Score $s(i, j)$ can depend on both user $i$ and item (e.g. movie) $j$ .

s(i,j) = \frac{\sum_{i^` \isin \Omega_j} r_{i^`j}}{|\Omega_j|} \\ where \hspace{0.1cm} i = 1...N, \hspace{0.5cm} N \equiv No. \hspace{0.1cm} of \hspace{0.1cm} users

The above equation does not change anything from the equation to calculate the average rating as the score still does not depend on user $i$ . So, every user still sees the same score for each item.
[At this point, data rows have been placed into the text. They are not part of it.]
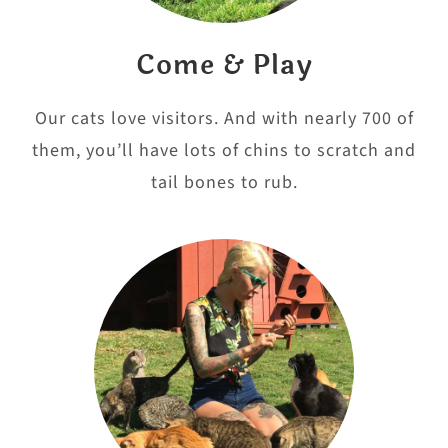
Come & Play
Our cats love visitors. And with nearly 700 of
them, you’ll have lots of chins to scratch and
tail bones to rub.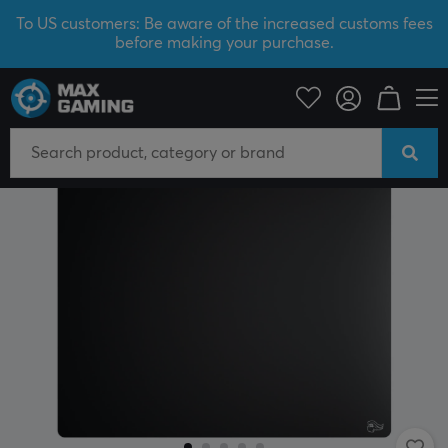
To US customers: Be aware of the increased customs fees
before making your purchase.
PC Peripherals
Mousepad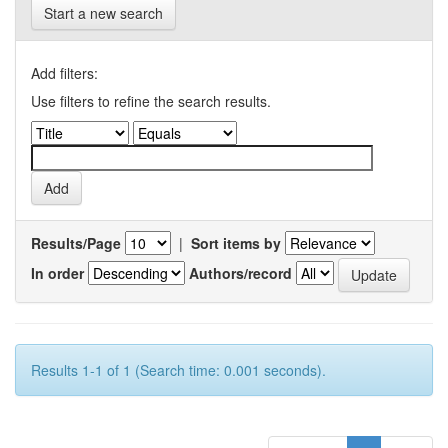
Start a new search
Add filters:
Use filters to refine the search results.
Results/Page
|
Sort items by
In order
Authors/record
Results 1-1 of 1 (Search time: 0.001 seconds).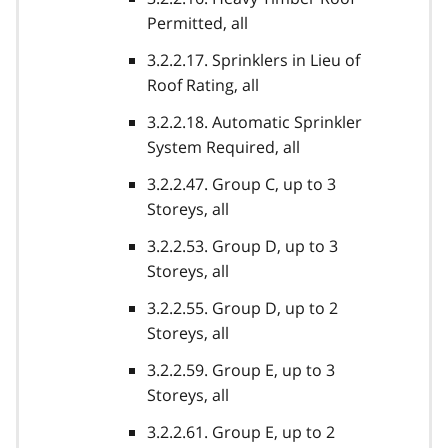
Permitted, all
3.2.2.17. Sprinklers in Lieu of
Roof Rating, all
3.2.2.18. Automatic Sprinkler
System Required, all
3.2.2.47. Group C, up to 3
Storeys, all
3.2.2.53. Group D, up to 3
Storeys, all
3.2.2.55. Group D, up to 2
Storeys, all
3.2.2.59. Group E, up to 3
Storeys, all
3.2.2.61. Group E, up to 2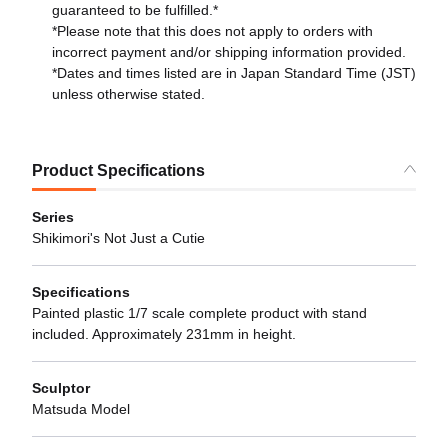
guaranteed to be fulfilled.*
*Please note that this does not apply to orders with
incorrect payment and/or shipping information provided.
*Dates and times listed are in Japan Standard Time (JST)
unless otherwise stated.
Product Specifications
Series
Shikimori's Not Just a Cutie
Specifications
Painted plastic 1/7 scale complete product with stand
included. Approximately 231mm in height.
Sculptor
Matsuda Model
The above equation is actually meant to introduce a new convention and symbols which we would modify later on to introduce personalisation. We would observe this in an upcoming blog article.

Ratings Matrix

The central object for any recommender systems is the ratings matrix. It is defined as follows:

r_{i,j} = rating \hspace{0.1cm} user \hspace{0.1cm} I \hspace{0.1cm} gave \hspace{0.1cm} item \hspace{0.1cm} j \\ where \hspace{0.1cm} i = 1...N, \hspace{0.1cm} j = 1...M \\ R_{N \times M} \equiv user-item \hspace{0.1cm} ratings \hspace{0.1cm} matrix \hspace{0.1cm} of \hspace{0.1cm} size \hspace{0.1cm} N \times M

Sparsity

User-item ratings matrix is sparse because most entries are generally empty. Below is an example of a dummy ratings matrix. Each row represents a user and each column represents an item (e.g. movie).

\begin{bmatrix} * & 4.5 & 2.0 & *\\ 4.0 & * & 3.5 & *\\ * & 5.0 & * & 2.0\\ * & 3.5 & 4.0 & 1.0 \end{bmatrix}

$*$ marked entries in the above matrix mean, there are no ratings (score) for the specific user-item pair.